Data below
=== Begin Enclosure ===

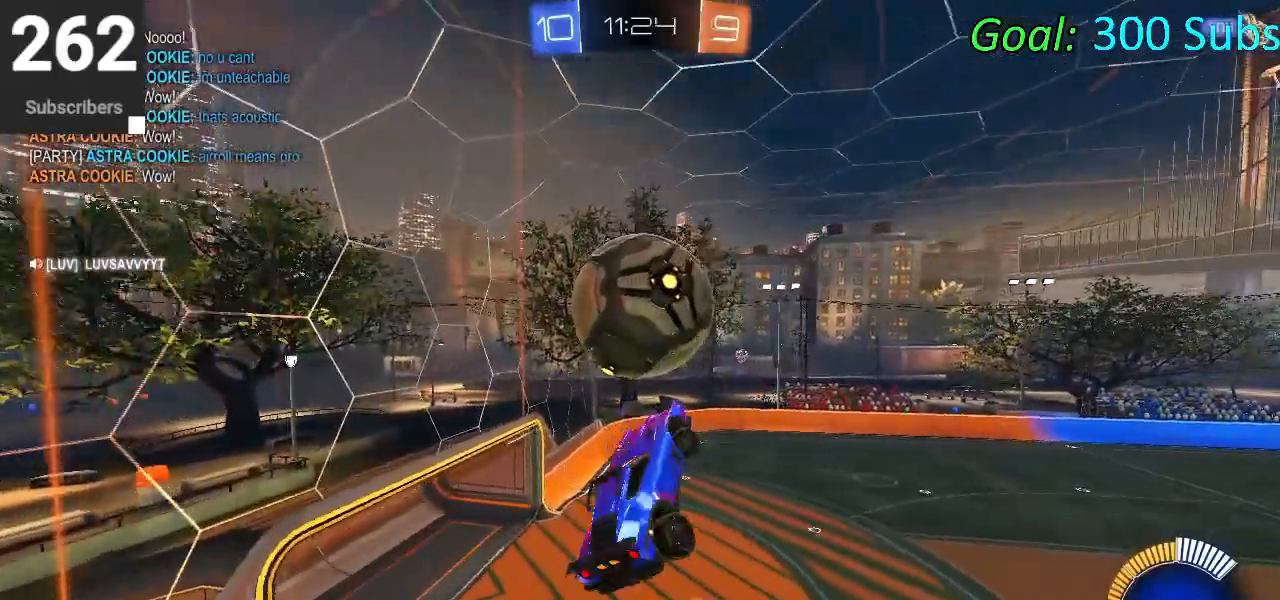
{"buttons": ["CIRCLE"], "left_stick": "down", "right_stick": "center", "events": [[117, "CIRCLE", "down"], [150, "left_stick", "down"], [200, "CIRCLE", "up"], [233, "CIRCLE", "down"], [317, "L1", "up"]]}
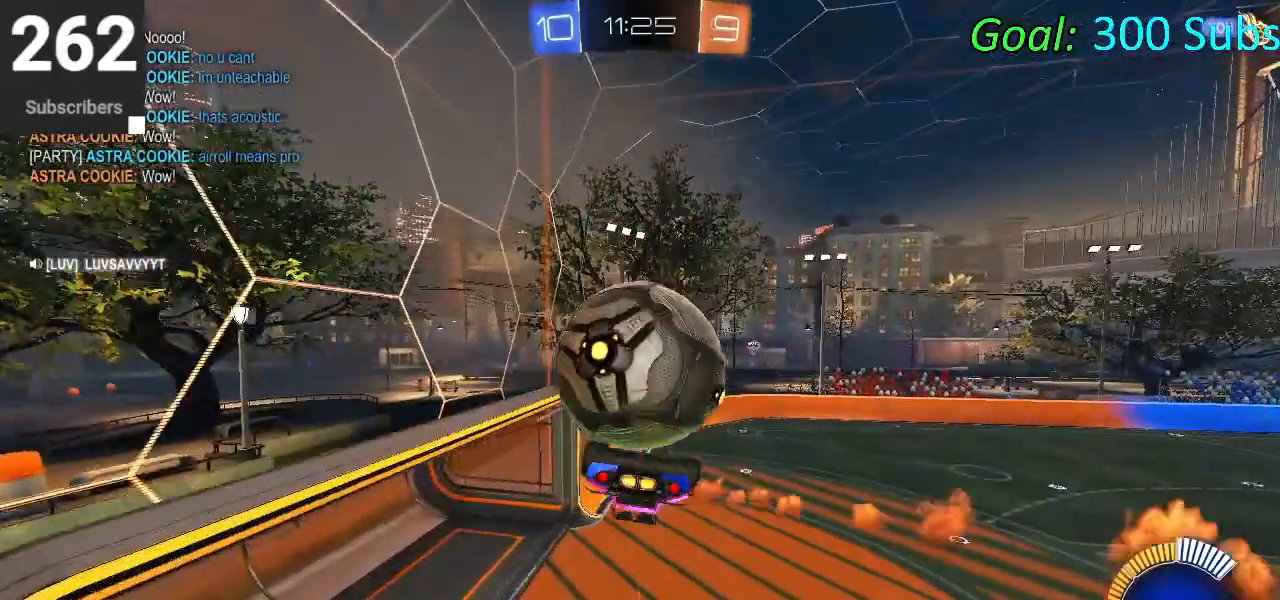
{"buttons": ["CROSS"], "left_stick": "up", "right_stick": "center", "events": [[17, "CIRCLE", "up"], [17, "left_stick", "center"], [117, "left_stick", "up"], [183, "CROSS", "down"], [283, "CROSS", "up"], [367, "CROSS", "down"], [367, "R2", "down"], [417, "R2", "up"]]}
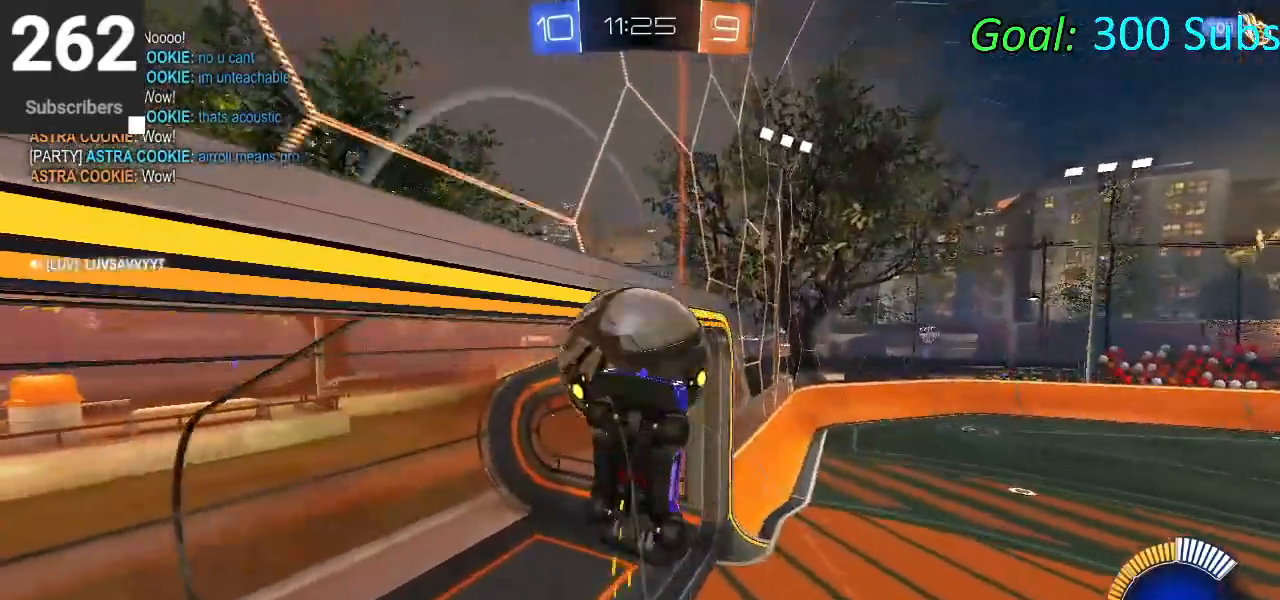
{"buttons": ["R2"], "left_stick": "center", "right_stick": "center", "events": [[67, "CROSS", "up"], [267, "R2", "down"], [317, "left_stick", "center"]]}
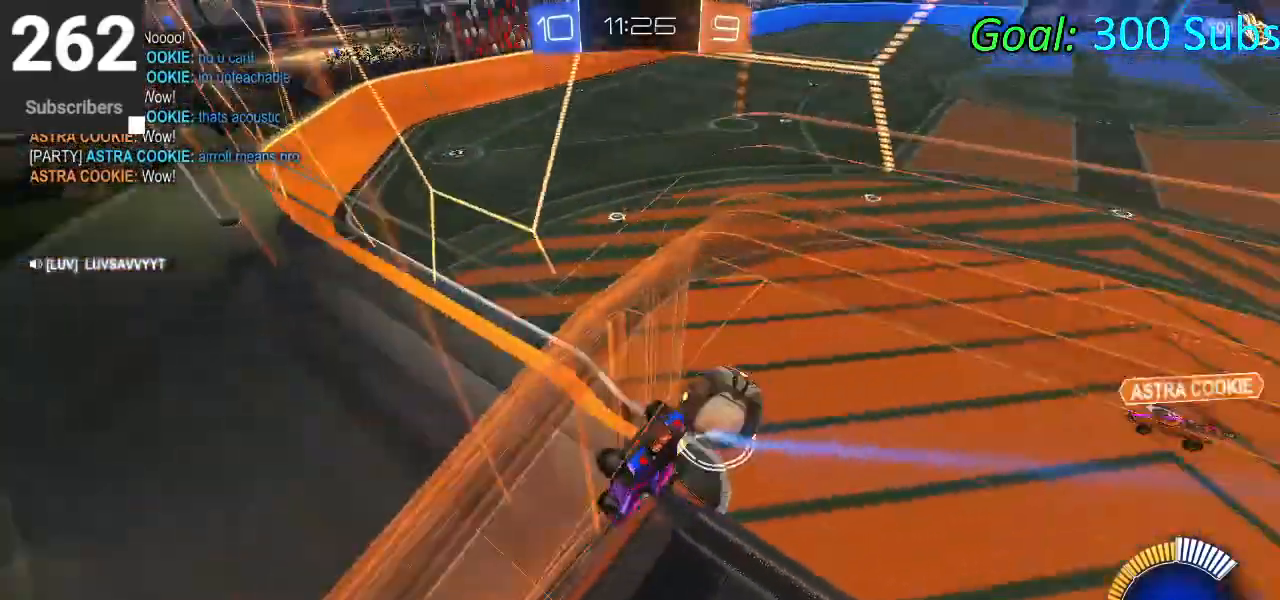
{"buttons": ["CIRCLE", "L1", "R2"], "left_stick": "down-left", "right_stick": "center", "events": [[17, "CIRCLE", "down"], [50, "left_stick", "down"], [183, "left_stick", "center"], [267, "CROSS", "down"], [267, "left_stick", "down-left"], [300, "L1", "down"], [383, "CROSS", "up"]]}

=== End Enclosure ===

Exercise aim
The answer should consist of every line from the listing above that includes the word "CIRCLE".

Response for this exercise
{"buttons": ["CIRCLE"], "left_stick": "down", "right_stick": "center", "events": [[117, "CIRCLE", "down"], [150, "left_stick", "down"], [200, "CIRCLE", "up"], [233, "CIRCLE", "down"], [317, "L1", "up"]]}
{"buttons": ["CROSS"], "left_stick": "up", "right_stick": "center", "events": [[17, "CIRCLE", "up"], [17, "left_stick", "center"], [117, "left_stick", "up"], [183, "CROSS", "down"], [283, "CROSS", "up"], [367, "CROSS", "down"], [367, "R2", "down"], [417, "R2", "up"]]}
{"buttons": ["CIRCLE", "L1", "R2"], "left_stick": "down-left", "right_stick": "center", "events": [[17, "CIRCLE", "down"], [50, "left_stick", "down"], [183, "left_stick", "center"], [267, "CROSS", "down"], [267, "left_stick", "down-left"], [300, "L1", "down"], [383, "CROSS", "up"]]}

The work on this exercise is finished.